Friday, July 30, 2010

Still no transparency on Cabinet conflicts of interest

Back in June, I blogged about John Key's refusal to answer questions about conflicts of interest in his Cabinet. I thought this was unacceptable, so I asked him about it. DPMC refused to answer, on the spurious grounds that it would require "substantial collation and research".

That refusal is currently the subject of a complaint to the Ombudsman. But in the meantime, in the hope of getting at least some information out of them, I narrowed my request, asking specifically for information on the number of times the Prime Minister has been advised in writing of a serious conflict of interest that requires management, and for details on each instance. The number of times this has happened should be relatively small, meaning that DPMC couldn't refuse the request on the grounds that it required substantial collation and research.

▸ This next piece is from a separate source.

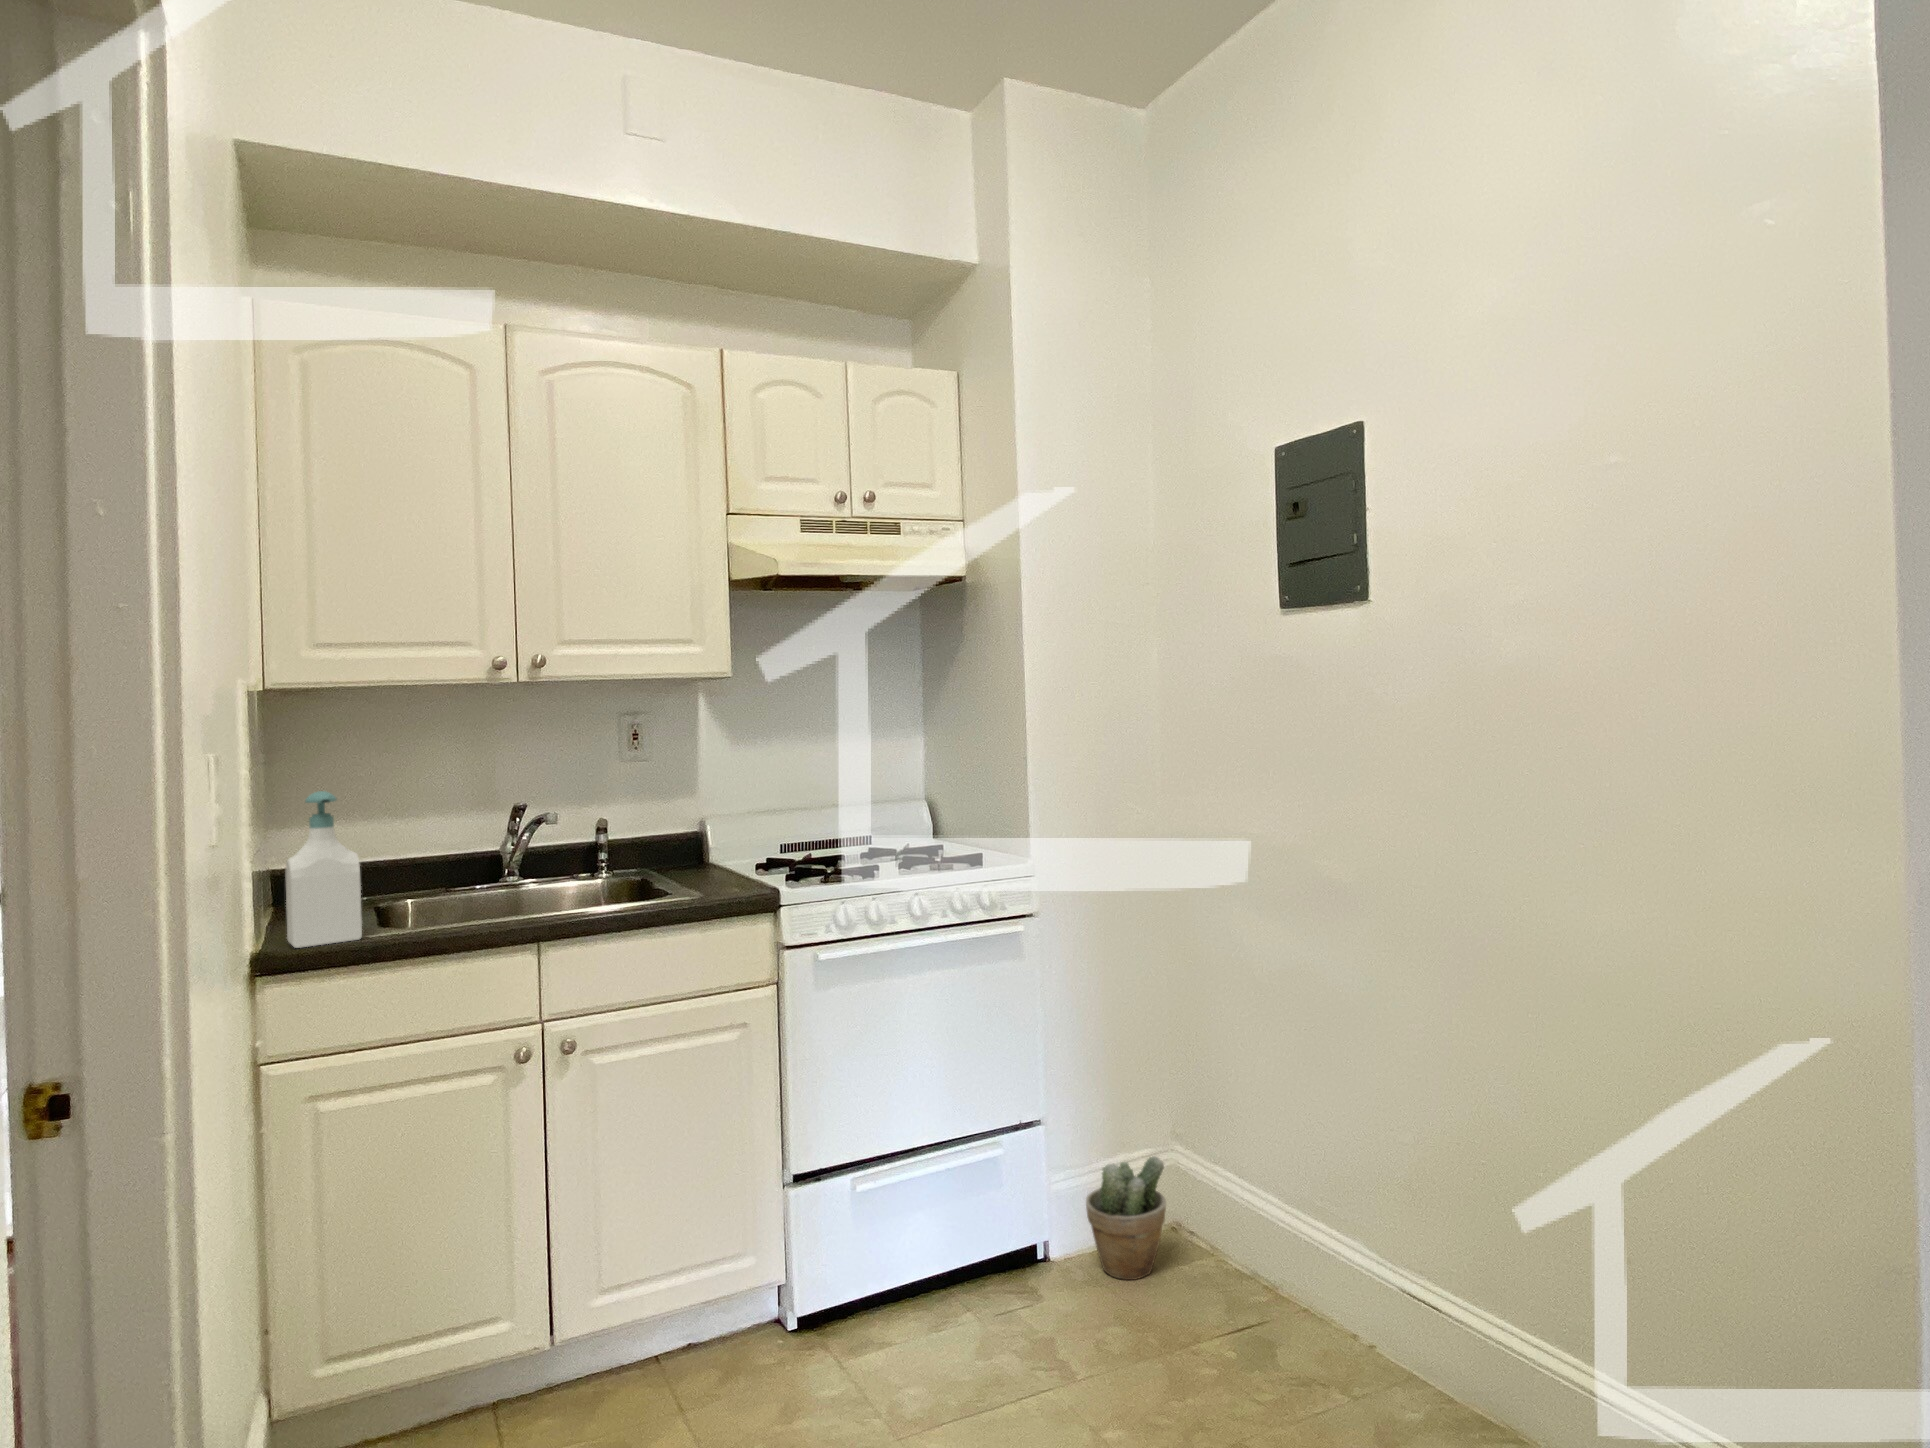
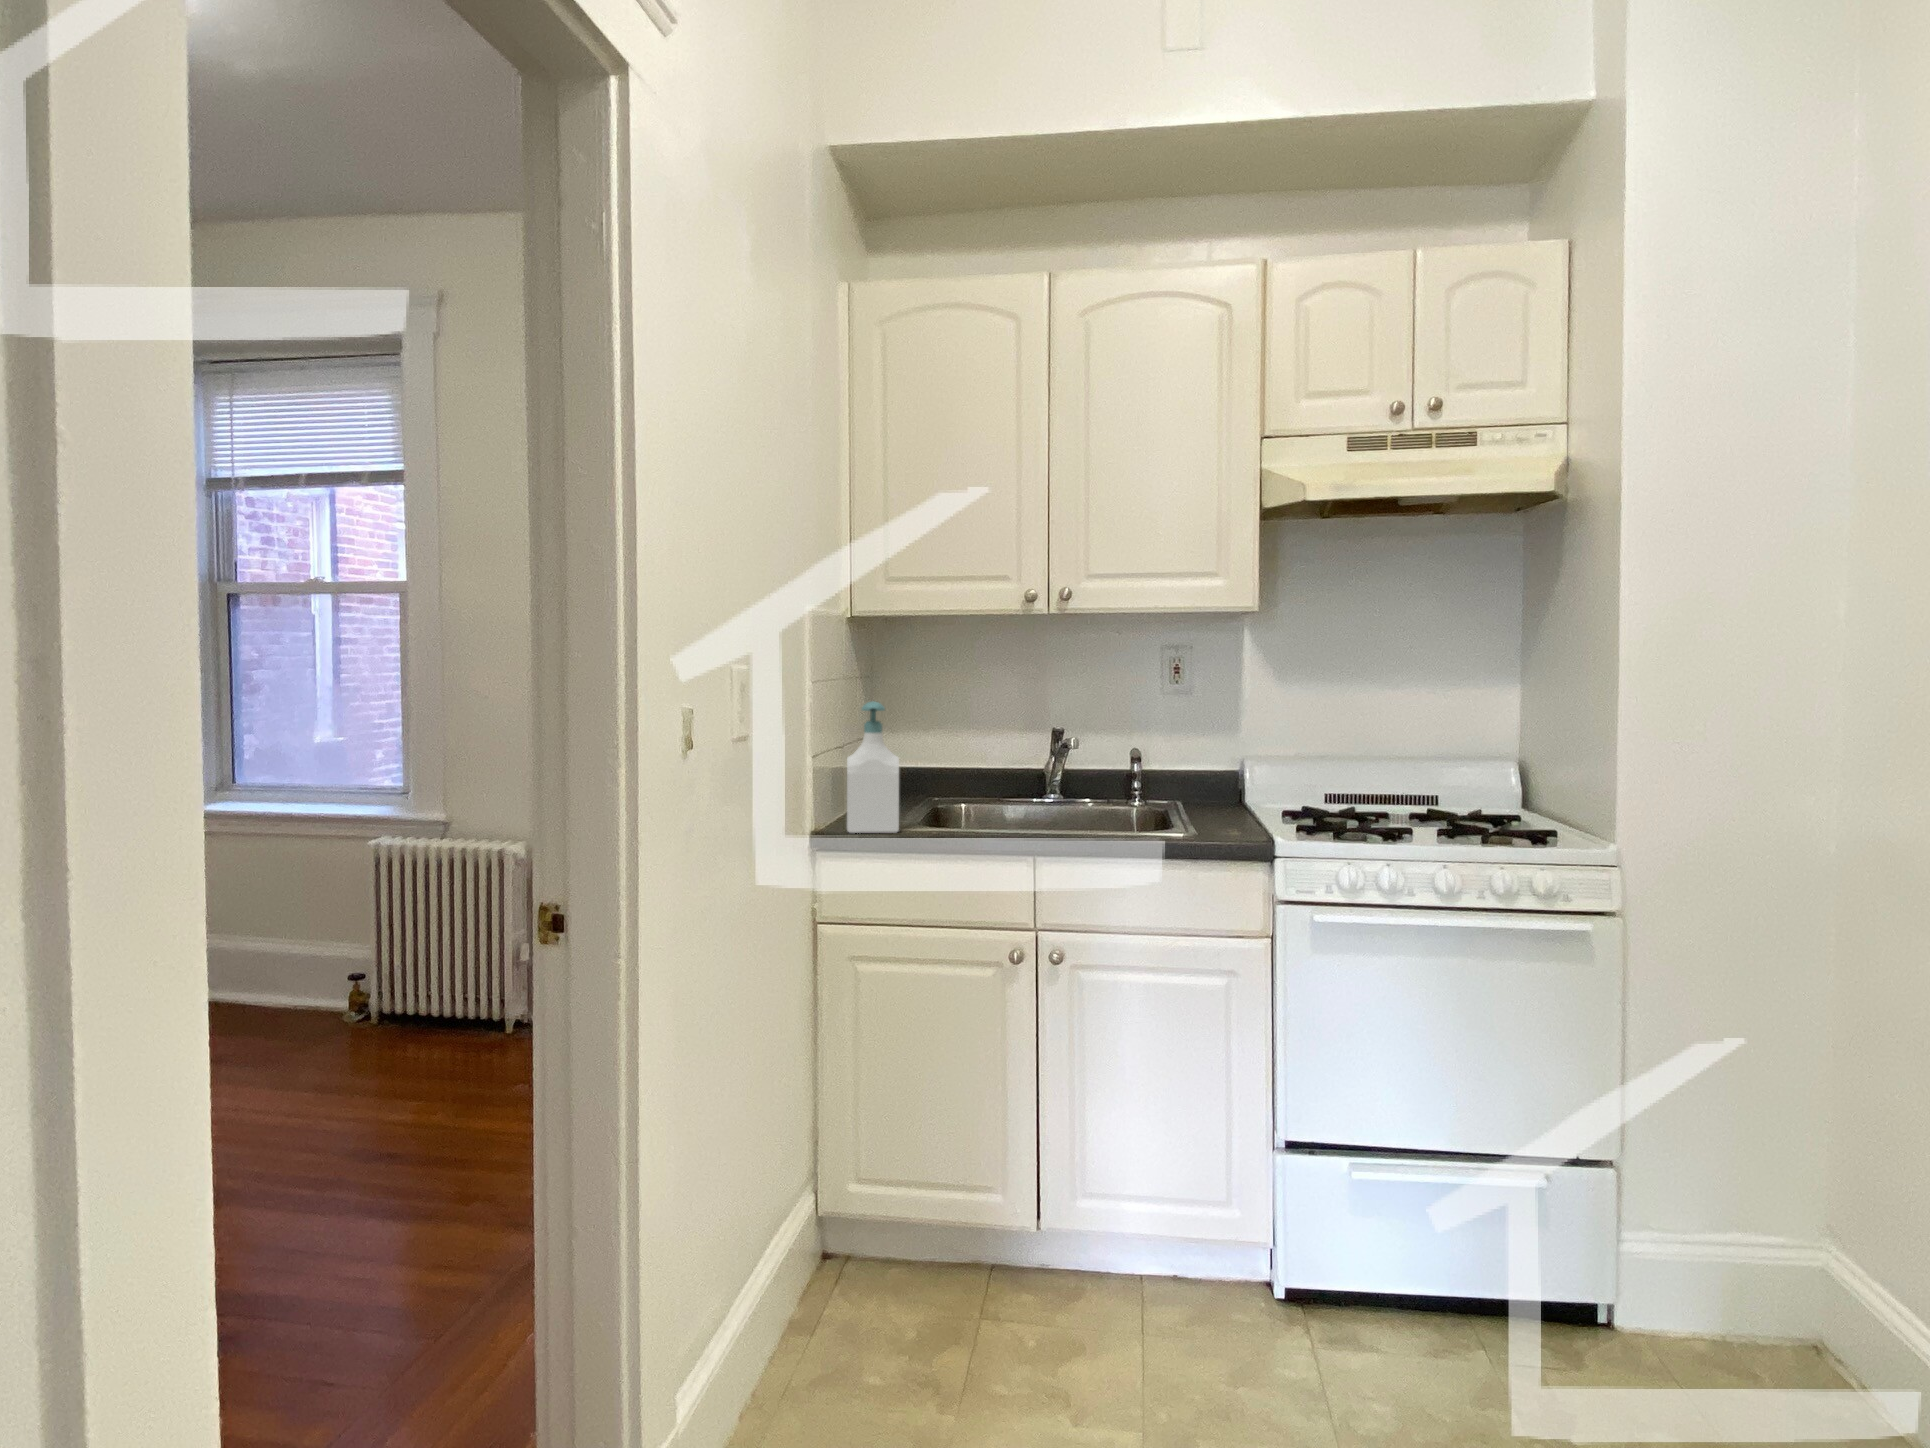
potted plant: present [1086,1156,1166,1280] -> none [1661,1241,1786,1397]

Some friends of mine made similarly narrow requests, seeking information on explicit declarations of a conflict, not receiving papers, and the transfer of decisions. Again, in a well-managed Cabinet, these should be rare occurrences, meaning no excuse that it was too much hard work.

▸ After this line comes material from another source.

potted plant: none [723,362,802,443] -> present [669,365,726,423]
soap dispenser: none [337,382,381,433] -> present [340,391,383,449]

All of those requests have also been refused. The reason is the same in each case:

No information exists in the form you have requested it. The Official Information Act does not require me to create information. Some information relevant to your request does exist, however, including advice provided by the Cabinet Office to the Prime Minister in his capacity as Chair of Cabinet. I am withholding this advice under [long list of OIA clauses]
Bluntly, this is bullshit. DPMC aren't being asked to "create" information. As they admit, the information already exists. What they are being asked to do is collate it. And they have a statutory duty to do so, unless it would impose an unreasonable administrative burden and a charge or extension cannot be agreed. As for the withholding reasons - privacy, confidentiality (yes, whether our Ministers are corrupt is "confidential"), Cabinet collective responsibility, confidential advice and free and frank expression - while some of these reasons may apply to specific cases (if, for example, a conflict was declared on a matter which has not yet been finalised and is therefore still under consideration), they must be assessed on a case-by-case basis and weighed against the public interest in disclosure (which is extremely strong). And there seems to be no good reason for not at least giving the number of occasions such events have occurred.

Naturally, this has resulted in another complaint to the Ombudsman. In the meantime, I have come up with another avenue of attack. Keep watching this space.